_DATA TO PROCESS_
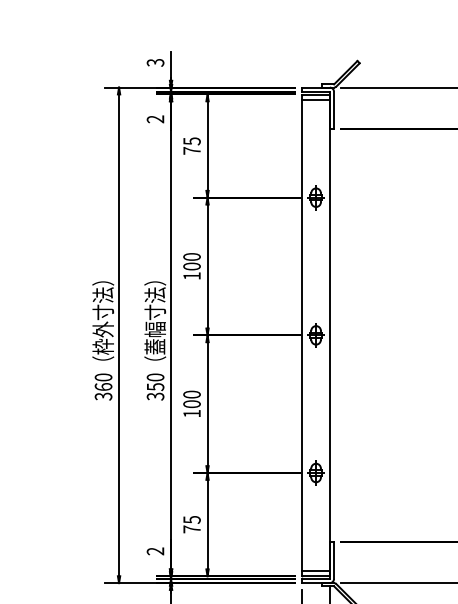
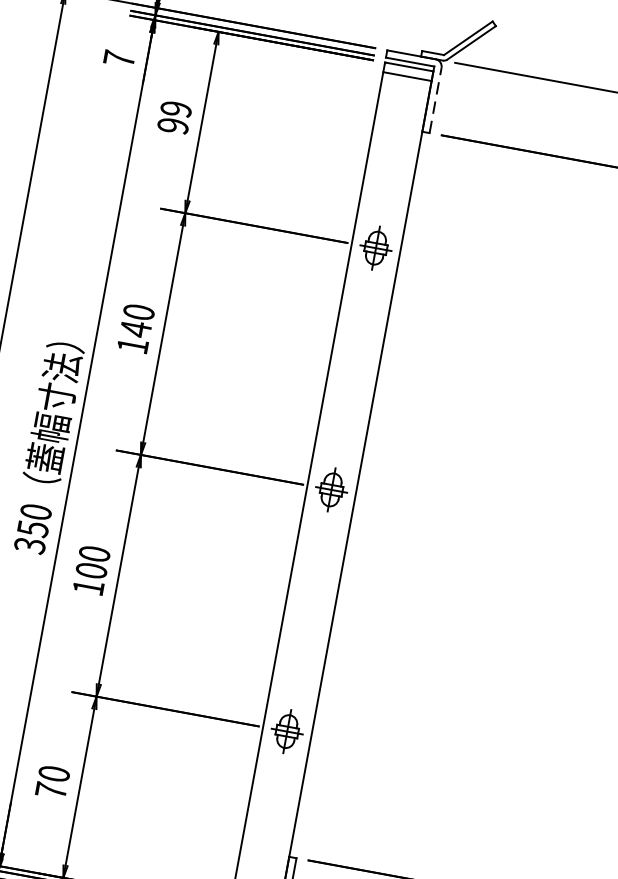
line: (334, 110) -> (436, 100), solid -> dashed
text: (155, 119) -> (119, 59), 2 -> 7
text: (191, 145) -> (173, 116), 75 -> 99
text: (191, 266) -> (134, 328), 100 -> 140
text: (191, 519) -> (53, 773), 75 -> 70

_WHAT THE EXERCISE ASKS_
Give every entry again verbatim, with no pictures.

_RESPONSE TO THIS TASK_
line: (334, 110) -> (436, 100), solid -> dashed
text: (155, 119) -> (119, 59), 2 -> 7
text: (191, 145) -> (173, 116), 75 -> 99
text: (191, 266) -> (134, 328), 100 -> 140
text: (191, 519) -> (53, 773), 75 -> 70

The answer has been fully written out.